◆ Text:
• • •
After the input is processed you should generate and print out new text using the frequencies in the table. You may start with a fixed sequence of letters that appears in the table or choose starting characters randomly. Generate and print about 500 letters of randomly-generated text so that we can see how your program works. Be sure to handle the special case where you encounter a sequence that has no known successor character in a “reasonable” way (i.e., your program should not throw an exception).

Once the basic program is working, change it to accept input from the keyboard using the Scanner class. When using the Scanner, build up a string of the entire input line by line before performing any frequency analysis. You can use the hasNextLine() method to find out if there is another line of input ready and the nextLine() to read the next line if it exists, as in the following code snippet. The following code uses a StringBuffer to create large strings efficiently.

Scanner in = new Scanner(System.in);
StringBuffer textBuffer = new StringBuffer();
while (in.hasNextLine()) {
    String line = in.nextLine();
    textBuffer.append(line);
    textBuffer.append("\n");
}
String text = textBuffer.toString();
// 'text' now contains the full contents of the input.

You can signal the end of the input for Java on the Mac or on any Unix system by typing Ctrl-d on a new line. (Windows is a bit tricker—if Ctrl-d doesn’t work, try Ctrl-z. You may need to input it twice before it works.)

You may also read your input from any text file, e.g. whosonfirst.txt, with this command:

$ java WordGen < texts/whosonfirst.txt

This way of reading files is not specific to Java. “Input redirection” can be used with any program running on any Unix system.

Finally, change WordGen to support any arbitrary level of analysis k other than 2. If you have designed the structure well, simply passing longer strings to Table’s methods should be sufficient, and you should not need to change any code except in the WordGen class.
• • •
◆ Exercises:
a) Duplicate the WordGen instructions starting with "This way of" and going on through "the WordGen class.".
b) Answer these from the WordGen instructions:
(i) About how many letters of randomly generated text should the program print?
(ii) What key combination, typed on a new line, signals the end of input on the Mac or a Unix system?
(iii) In which class should code changes be needed to support an arbitrary level of analysis k?
The entries after this text aren't needed for this work.

◆ Material shown:
• • •
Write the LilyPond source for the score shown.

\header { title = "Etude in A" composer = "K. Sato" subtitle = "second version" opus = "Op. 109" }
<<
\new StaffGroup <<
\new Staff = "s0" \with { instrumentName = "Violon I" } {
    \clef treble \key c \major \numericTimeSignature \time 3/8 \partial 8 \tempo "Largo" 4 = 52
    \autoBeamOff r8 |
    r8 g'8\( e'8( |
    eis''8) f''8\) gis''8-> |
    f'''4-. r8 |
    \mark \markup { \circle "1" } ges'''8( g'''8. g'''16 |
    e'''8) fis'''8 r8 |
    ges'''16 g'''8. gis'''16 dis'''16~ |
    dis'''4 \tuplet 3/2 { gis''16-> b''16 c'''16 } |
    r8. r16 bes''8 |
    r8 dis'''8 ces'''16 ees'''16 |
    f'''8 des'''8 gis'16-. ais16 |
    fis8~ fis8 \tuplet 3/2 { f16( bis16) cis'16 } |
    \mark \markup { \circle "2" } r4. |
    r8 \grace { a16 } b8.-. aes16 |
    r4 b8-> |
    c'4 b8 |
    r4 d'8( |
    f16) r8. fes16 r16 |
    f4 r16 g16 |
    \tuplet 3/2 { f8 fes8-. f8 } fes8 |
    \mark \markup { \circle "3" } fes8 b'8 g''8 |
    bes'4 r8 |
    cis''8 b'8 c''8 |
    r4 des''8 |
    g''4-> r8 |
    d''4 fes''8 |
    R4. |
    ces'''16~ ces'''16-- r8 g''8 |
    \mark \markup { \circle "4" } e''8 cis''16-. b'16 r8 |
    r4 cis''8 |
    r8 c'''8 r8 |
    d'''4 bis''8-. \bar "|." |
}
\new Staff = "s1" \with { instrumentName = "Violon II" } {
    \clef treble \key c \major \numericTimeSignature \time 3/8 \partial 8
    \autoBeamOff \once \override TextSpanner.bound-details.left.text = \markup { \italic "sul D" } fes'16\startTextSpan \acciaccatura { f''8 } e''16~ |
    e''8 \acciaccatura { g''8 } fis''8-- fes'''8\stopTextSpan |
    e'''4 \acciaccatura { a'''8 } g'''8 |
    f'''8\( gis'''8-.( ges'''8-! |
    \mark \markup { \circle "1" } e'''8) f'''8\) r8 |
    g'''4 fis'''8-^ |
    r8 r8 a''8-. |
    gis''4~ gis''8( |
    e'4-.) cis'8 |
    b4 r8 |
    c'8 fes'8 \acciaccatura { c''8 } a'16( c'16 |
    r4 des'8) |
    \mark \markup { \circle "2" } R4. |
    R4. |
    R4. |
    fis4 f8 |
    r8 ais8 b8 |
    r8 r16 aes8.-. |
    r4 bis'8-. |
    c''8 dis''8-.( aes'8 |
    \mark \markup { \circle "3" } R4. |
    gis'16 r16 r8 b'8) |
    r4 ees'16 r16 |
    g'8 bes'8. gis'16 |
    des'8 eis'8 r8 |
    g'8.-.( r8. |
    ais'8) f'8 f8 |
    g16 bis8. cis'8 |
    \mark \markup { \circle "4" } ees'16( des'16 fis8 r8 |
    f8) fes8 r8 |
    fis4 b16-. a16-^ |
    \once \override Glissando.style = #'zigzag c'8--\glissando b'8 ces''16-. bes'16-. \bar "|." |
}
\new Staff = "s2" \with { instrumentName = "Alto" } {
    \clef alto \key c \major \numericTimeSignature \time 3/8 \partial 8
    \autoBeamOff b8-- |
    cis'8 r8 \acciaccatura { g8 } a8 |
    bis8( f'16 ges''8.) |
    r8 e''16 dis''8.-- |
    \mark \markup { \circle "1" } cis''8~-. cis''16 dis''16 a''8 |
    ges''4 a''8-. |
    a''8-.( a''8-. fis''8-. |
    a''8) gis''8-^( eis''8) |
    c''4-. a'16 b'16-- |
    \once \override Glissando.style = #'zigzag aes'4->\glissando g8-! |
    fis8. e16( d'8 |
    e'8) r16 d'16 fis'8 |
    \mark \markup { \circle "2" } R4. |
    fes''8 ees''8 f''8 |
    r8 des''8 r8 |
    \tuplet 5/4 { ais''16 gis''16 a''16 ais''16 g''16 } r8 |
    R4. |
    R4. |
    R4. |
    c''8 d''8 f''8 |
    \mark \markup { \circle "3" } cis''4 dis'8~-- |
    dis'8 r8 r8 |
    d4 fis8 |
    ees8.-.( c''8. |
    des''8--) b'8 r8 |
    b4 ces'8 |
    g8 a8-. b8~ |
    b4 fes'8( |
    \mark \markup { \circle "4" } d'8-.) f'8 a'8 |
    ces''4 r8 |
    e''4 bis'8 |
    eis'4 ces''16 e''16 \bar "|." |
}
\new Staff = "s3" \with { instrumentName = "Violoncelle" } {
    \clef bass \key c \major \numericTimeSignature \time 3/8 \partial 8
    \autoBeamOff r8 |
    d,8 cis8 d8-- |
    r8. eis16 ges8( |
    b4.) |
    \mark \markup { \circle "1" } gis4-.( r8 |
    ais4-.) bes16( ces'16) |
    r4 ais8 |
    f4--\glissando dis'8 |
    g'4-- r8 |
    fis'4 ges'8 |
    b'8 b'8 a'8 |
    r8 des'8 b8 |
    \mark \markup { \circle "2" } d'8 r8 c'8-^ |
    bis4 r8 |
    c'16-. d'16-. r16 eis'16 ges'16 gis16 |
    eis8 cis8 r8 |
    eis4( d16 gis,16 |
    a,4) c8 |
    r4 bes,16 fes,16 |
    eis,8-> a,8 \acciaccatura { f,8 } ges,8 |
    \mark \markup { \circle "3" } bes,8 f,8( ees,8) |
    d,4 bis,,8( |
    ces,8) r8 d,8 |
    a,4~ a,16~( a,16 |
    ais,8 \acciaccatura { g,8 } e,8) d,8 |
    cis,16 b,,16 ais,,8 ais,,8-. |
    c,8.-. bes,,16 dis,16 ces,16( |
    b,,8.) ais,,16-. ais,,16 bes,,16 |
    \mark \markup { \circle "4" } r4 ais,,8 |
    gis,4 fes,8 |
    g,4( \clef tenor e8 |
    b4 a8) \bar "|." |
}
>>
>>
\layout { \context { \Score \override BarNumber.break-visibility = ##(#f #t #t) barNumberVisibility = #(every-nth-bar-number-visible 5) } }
• • •
◆ Answers for the exercise:
a)
This way of reading files is not specific to Java. “Input redirection” can be used with any program running on any Unix system.

Finally, change WordGen to support any arbitrary level of analysis k other than 2. If you have designed the structure well, simply passing longer strings to Table’s methods should be sufficient, and you should not need to change any code except in the WordGen class.

b)
(i) About 500 letters.
(ii) Ctrl-d.
(iii) The WordGen class.